What is the Citizens Land Bank?
The Citizens Land Banks (CLBs) [previously referred to as Community Investment Corporations(CICs) or Citizens Land Cooperatives (CLCs)] is one of several innovative credit financing vehicles, practical components of a free-enterprise vision for re-humanizing the future of the American economy. The Citizens Land Bank is a keystone of a new private sector strategy for building livable and inspiring “new communities” in which every worker and resident would be afforded the right and the effective means to participate personally in capital ownership accumulations, in profits and in local decision-making. The CLB would function just as the Rouse Corporation did in building Columbia, Maryland or the Reston Corporation did in building Reston, Virginia-but with a difference. It would turn community residents into its principal shareholders.
While the CLB would create new private sector jobs and entrepreneurial opportunities, its main accent is on widespread participation, particularly in the ownership of land, technology, buildings and infrastructure that must be fabricated upon the community’s land for expanding the local economy. The Citizens Land Bank is designed to serve as a for-profit land planner and private sector developer geared to rational innovation and change at the community level.

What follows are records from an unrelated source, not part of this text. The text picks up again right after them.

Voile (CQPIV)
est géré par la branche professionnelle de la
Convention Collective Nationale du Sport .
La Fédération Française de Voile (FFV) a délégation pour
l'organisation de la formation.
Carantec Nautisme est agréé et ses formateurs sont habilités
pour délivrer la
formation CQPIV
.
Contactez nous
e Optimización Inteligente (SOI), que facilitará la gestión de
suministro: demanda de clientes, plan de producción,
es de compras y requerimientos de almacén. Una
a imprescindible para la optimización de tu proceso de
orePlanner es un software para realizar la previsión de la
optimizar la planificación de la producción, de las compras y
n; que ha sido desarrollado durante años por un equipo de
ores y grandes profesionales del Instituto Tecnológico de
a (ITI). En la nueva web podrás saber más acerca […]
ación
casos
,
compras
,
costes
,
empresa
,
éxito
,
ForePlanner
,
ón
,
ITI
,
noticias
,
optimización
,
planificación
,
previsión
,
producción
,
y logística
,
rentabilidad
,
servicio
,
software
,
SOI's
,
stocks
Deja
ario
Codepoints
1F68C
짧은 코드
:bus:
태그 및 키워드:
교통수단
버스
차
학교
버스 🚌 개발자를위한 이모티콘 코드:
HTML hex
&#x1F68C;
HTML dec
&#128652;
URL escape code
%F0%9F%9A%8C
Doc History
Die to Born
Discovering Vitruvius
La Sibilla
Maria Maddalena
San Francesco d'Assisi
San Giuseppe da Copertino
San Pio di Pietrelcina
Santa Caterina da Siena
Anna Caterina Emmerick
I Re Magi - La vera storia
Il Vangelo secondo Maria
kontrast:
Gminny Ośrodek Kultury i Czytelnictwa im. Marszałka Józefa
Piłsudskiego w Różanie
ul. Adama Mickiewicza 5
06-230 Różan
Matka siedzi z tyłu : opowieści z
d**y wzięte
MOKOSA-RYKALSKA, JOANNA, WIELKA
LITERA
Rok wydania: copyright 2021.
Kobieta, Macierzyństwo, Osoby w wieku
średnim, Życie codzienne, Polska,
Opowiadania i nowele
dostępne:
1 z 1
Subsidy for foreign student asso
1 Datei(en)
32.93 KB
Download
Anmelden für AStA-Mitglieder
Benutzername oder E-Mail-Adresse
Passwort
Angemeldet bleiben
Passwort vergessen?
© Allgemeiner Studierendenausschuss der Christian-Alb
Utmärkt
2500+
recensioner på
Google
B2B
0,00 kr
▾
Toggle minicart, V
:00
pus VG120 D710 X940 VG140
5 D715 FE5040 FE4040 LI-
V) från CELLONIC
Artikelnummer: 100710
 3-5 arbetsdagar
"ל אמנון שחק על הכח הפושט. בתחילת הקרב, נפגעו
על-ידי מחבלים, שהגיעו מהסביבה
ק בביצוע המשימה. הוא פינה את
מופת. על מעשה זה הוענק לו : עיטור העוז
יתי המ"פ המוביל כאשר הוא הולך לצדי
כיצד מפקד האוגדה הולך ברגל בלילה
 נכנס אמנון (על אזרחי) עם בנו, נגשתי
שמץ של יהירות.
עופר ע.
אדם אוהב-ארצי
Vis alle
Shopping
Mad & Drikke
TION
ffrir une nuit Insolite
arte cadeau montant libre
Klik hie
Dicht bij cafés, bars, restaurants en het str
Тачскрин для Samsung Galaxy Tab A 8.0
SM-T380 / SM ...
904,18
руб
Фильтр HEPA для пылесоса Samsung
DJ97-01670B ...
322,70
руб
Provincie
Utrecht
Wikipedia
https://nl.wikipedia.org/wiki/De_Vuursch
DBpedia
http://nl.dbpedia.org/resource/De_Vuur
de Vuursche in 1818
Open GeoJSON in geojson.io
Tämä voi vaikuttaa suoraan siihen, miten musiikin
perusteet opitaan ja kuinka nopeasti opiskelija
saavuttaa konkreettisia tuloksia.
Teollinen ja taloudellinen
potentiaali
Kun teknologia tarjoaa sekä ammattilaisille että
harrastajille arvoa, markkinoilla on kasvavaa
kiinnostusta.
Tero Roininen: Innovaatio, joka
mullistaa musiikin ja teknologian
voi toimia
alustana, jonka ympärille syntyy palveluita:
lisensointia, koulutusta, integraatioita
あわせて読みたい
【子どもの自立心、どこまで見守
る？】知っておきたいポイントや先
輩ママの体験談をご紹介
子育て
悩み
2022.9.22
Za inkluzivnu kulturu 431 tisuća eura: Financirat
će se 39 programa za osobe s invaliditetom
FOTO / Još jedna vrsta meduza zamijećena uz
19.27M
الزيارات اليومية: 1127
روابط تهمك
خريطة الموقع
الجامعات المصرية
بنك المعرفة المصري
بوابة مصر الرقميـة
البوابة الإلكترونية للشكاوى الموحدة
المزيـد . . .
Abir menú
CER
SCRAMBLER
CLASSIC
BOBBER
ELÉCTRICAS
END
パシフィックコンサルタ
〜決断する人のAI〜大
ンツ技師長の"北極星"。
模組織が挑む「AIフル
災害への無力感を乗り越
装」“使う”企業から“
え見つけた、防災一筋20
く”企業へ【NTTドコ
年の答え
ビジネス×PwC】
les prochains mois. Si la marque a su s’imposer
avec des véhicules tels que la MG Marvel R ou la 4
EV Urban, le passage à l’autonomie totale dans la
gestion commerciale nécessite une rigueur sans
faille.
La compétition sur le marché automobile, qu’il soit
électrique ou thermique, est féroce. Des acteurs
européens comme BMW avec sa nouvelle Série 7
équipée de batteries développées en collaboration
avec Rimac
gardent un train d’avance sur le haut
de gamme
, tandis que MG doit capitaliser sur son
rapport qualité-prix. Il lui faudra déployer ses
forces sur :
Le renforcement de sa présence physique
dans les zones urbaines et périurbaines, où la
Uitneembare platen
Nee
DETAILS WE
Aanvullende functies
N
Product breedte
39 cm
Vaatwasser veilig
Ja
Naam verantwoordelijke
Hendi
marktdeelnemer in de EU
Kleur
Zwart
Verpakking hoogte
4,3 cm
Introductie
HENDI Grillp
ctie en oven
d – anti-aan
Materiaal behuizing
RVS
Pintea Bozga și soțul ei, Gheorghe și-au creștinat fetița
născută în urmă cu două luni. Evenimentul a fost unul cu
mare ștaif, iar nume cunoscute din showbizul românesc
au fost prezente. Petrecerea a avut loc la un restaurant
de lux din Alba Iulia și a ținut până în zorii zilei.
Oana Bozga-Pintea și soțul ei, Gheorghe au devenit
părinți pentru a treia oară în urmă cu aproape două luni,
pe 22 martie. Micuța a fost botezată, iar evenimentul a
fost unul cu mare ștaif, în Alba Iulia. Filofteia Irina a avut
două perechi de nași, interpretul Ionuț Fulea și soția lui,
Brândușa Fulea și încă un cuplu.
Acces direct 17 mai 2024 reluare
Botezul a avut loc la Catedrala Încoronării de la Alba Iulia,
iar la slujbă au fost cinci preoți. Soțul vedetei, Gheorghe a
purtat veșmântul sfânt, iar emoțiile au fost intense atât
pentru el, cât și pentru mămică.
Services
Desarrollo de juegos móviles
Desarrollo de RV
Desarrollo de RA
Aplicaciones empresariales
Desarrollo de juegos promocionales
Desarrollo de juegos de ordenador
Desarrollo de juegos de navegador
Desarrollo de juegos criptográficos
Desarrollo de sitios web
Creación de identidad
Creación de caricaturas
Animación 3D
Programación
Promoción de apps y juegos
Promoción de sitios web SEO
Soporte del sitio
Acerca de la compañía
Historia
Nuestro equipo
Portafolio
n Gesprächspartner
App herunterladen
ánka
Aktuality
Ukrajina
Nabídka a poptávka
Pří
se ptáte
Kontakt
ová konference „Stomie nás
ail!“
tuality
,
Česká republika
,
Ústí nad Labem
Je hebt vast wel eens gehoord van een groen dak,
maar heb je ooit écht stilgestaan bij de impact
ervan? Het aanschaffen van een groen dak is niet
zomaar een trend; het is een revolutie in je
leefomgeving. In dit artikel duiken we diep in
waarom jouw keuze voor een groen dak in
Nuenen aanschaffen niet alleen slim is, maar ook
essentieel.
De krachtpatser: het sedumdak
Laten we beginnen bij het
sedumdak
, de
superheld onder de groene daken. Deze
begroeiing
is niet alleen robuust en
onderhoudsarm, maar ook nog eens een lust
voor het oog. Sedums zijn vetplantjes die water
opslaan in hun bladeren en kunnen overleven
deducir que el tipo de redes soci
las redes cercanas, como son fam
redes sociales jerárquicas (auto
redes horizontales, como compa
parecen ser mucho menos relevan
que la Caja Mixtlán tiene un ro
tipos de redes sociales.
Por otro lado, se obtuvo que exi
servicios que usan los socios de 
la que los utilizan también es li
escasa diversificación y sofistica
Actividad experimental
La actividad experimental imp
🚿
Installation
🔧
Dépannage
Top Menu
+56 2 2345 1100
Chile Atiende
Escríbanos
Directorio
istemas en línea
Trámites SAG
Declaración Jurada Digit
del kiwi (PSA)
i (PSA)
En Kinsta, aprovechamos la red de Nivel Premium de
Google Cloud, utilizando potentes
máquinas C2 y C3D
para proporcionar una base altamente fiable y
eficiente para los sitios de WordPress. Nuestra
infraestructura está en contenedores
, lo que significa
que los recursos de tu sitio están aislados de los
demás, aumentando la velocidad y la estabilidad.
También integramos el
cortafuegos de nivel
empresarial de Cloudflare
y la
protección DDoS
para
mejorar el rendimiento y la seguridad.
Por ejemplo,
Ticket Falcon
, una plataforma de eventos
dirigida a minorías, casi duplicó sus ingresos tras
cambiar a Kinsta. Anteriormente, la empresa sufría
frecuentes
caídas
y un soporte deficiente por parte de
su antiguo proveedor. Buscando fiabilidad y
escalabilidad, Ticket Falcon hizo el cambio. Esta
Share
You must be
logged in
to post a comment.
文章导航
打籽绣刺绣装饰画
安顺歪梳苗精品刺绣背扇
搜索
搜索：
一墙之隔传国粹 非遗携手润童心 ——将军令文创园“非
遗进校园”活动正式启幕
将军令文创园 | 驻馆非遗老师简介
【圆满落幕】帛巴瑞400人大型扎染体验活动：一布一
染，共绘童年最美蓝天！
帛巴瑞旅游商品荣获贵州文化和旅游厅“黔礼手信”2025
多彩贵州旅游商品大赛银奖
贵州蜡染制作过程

Using the most advanced tools of the free enterprise system-especially innovative credit and financing tools-the CLB would create new owners of newly created assets, without taking existing property away from present owners. Just as the Homestead Act of 1862 enabled propertyless settlers to become owners of 160-acre homesteads in America’s land frontier following the Civil War, the CLB would decentralize ownership of America’s future new communities and land development. The industrial frontier, unlike land, has no known physical boundaries. This fact alone helps us to avoid the many inequities under the original Homestead Acts, particularly for Native Americans and African Americans.*
The CLB strategy and its institutional structure for mobilizing citizen action are easily adaptable to areas of virtually any size, such as land surrounding nodes of a mass transit system, a downtown renewal area, or an inner-city neighborhood. The CLB can even be adopted for an entire city, metropolitan area or natural region of the country.
The CLB would create new opportunities for corporate executives, real estate professionals and the best advisors that money can buy, but they would be accountable to the CLB’s lenders and shareholders through the CLB’s broadly representative board of directors. Local enterprises could then compete more dynamically in the global marketplace without special protections or subsidies.
One word of caution. The Citizens Land Bank is radically different from ownership schemes such as Community Development Corporations (CDCs), Community Foundations, and Community Land Trusts. These misguided tools of development, launched in the ill-fated “War on Poverty” of the 1960s, produced poorly-managed enterprises whose ownership and control were collectivized into the hands of the few who controlled the organizations and local jobs. These approaches failed to decentralize access to economic power and profits by widespread personal ownership of local enterprises. By centralizing ownership, CDCs empowered local leaders, not the people.
The CDC empowered a small political elite. The CLB is designed to empower the people.